Inflation, Interest And The Housing Paradox
One of the occupational hazards of my profession is having people ask me what is going to happen to the market. I am never sure whether to give the answer attributed to various famous financial titans - it will fluctuate - or to reply, more accurately, "God knows."
But some predictions seem safe. Clearly, the Federal Reserve will raise interest rates repeatedly over the months ahead, continuing that process until there are clear signs that inflation is coming down to tolerable levels.
But isn't the Fed far behind the curve? Inflation is at a 40-year high, yet the Fed has only begun to hike. Shouldn't it greatly raise rates now, now, now?
Well, no. We need to talk about how monetary policy actually works. And when we do, we'll see that there is a troubling paradox about current policy. The Fed must hike: Inflation must be curbed, and as a practical matter, interest rates are the only game in town. Yet higher rates will operate largely by hitting the housing market - and over the longer term, one big problem with America is that we aren't building enough housing.
One reason discussions of monetary policy can be confusing is that the interest rates the Fed controls don't really matter in any direct sense to the average consumer. The Fed can effectively determine very short-term interest rates - in fact, its normal target is the interest rate at which banks lend to one another overnight. But no important, real-world decisions depend on that interest rate.
What matters, instead, are longer-term rates, because monetary policy mainly affects the demand for long-lived assets. A business considering whether to invest in software that will be superseded in two years, or even a machine that will wear out or become obsolete in three or four years, doesn't care much about what interest rate it has to pay.
But interest costs are crucial when you are deciding whether to buy something that will last for decades, like a house. In fact, the most important interest rates for the economy are, you guessed it, home mortgage rates. And here's the thing: Although the Fed doesn't directly determine mortgage rates, banks deciding how much to charge for loans pay a lot of attention to what they think the Fed will do in the future. If they expect short-term rates to go up, they will start charging more for home loans right away, because they don't want to tie up their money since they will be able to get more later.
Sure enough, with everyone expecting the Fed to keep raising short-term interest rates several times over the next year, mortgage rates - and long-term rates for business borrowers- have already shot up more or less to pre-pandemic levels, even though the Fed has just begun to hike.
So tight money is already here. This will almost surely cool off the economy; whether it will cool things enough to control inflation - or cool them off too much, leading to recession- is something we will have to see. In any case, I don't see any alternatives for the Fed. I don't think inflation has gotten entrenched in the economy; markets and consumers both expect it to come down a lot in a year or so. But we don't want to take the chance that it might get entrenched. So hike the Fed must.
There is, however, a problem. The Fed's efforts to control inflation will work mainly through the housing market, driving down sales and construction. Which wouldn't be so bad if it weren't for the fact that America hasn't been building enough houses over the long term.

_LISTED RECORDS:_
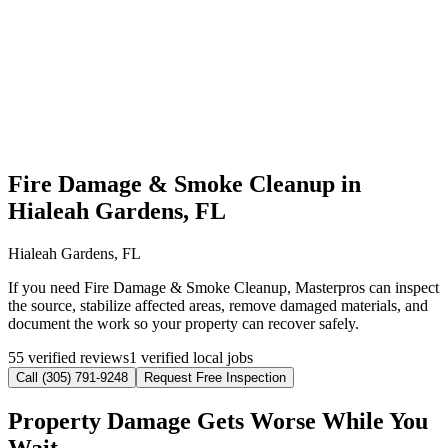
Fire Damage & Smoke Cleanup in
Hialeah Gardens, FL
Hialeah Gardens, FL
If you need Fire Damage & Smoke Cleanup, Masterpros can inspect
the source, stabilize affected areas, remove damaged materials, and
document the work so your property can recover safely.
55 verified reviews
1 verified local jobs
Call (305) 791-9248
Request Free Inspection
Property Damage Gets Worse While You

_TASK 1:_ In the inflation column, what is the Fed's normal target interest rate?
_TASK 2:_ Please retype the part of the inflation column starting at "But interest costs" and ending at "get more later.".

_ANSWER 1:_ The interest rate at which banks lend to one another overnight.

_ANSWER 2:_
But interest costs are crucial when you are deciding whether to buy something that will last for decades, like a house. In fact, the most important interest rates for the economy are, you guessed it, home mortgage rates. And here's the thing: Although the Fed doesn't directly determine mortgage rates, banks deciding how much to charge for loans pay a lot of attention to what they think the Fed will do in the future. If they expect short-term rates to go up, they will start charging more for home loans right away, because they don't want to tie up their money since they will be able to get more later.